What am I doing wrong?
Thanks a lot,
Have you configured notification policy for you alerts? Manage notification policies | Grafana documentation
Your default policy (I assume you don’t have other policies) needs a valid contact point. Check if the contact point you configured is properly connected to the notification policy
Notification policies are responsible for routing firing alerts to appropriate contact points
Hi, @konradlalik, thanks for your answer!
I have configured the notification policies for my alerts. I also have other policies created before updating to version 9.4.2.

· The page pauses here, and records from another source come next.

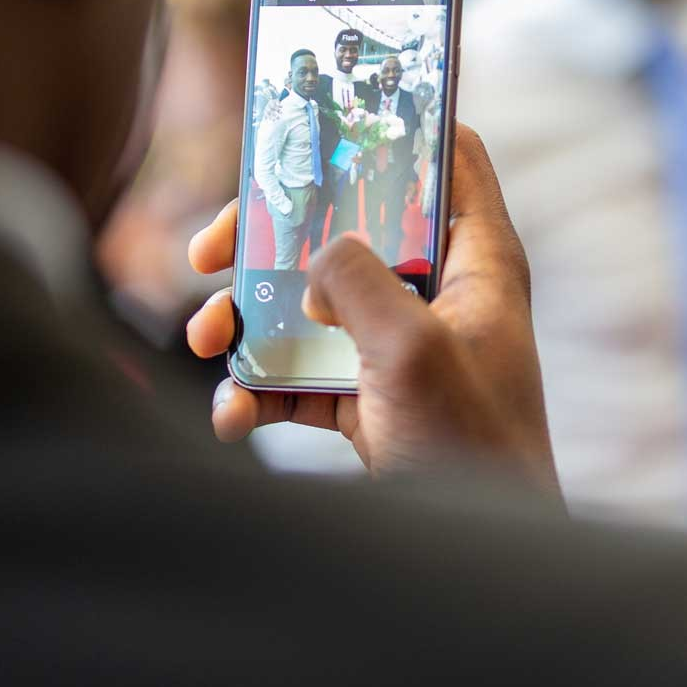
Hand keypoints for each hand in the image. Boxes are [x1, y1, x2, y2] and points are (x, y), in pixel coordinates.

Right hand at [187, 125, 558, 491]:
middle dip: (273, 238)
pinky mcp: (370, 400)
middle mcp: (443, 293)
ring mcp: (402, 347)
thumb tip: (317, 253)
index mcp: (478, 261)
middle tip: (208, 251)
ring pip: (314, 302)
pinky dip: (261, 389)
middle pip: (351, 226)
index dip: (395, 125)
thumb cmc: (471, 448)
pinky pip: (303, 375)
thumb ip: (360, 280)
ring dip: (251, 319)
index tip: (319, 119)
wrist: (474, 566)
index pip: (450, 157)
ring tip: (211, 342)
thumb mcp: (412, 351)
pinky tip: (233, 416)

I’ve created a mock for this discussion:
Do you notice anything in the logs? Do those show you any errors? Can you check in the contact points page if there are any errors reported there for the Discord contact point you chose?
Perhaps also check the timing options of the default policy (or the parent policy when using nested policies) as those may also affect when the alert is delivered.
Hi @gillesdemey1, thanks for the help!
I did not find any errors on the contact points page. Also, the result is the same if I choose my e-mail as a contact point: the test notification works, but not the notification for the alarm. I took some screenshots of the contact points page:
About the logs, I found these two:
Are these of any help?
Thanks in advance,
I digged a little deeper into the logs and found out some of them returning 404.
logger=context userId=53 orgId=1 uname="Raphael de Taranto" t=2023-03-20T17:22:19.510770844Z level=info msg="Request Completed" method=GET path=/api/v1/ngalert/admin_config status=404 remote_addr=188.8.131.52 time_ms=173 duration=173.807527ms size=59 referer=https://grafana.bgcbrasil.com.br/alerting/admin handler=/api/v1/ngalert/admin_config
I noticed a notification policy configurated as “A != B” redirecting all the new alarms I’ve created since migrating to 9.4.2 to it’s contact point (e-mail). In the email sent by this contact point, I noticed two messages: the first one was from the original alarm (with the matcher “A != B”) and the second one was from the new alarm that shouldn’t be there.
I simply deleted the “A != B” notification policy and it’s alarms and now the problem is solved. Now I’m recreating the “A != B” alarms and everything seems to work.
I know this was not the best way to deal with it, but I had a deadline to find a solution and I didn’t want to rollback to 8.X versions.
Thanks, Konrad and Gilles, for trying to help.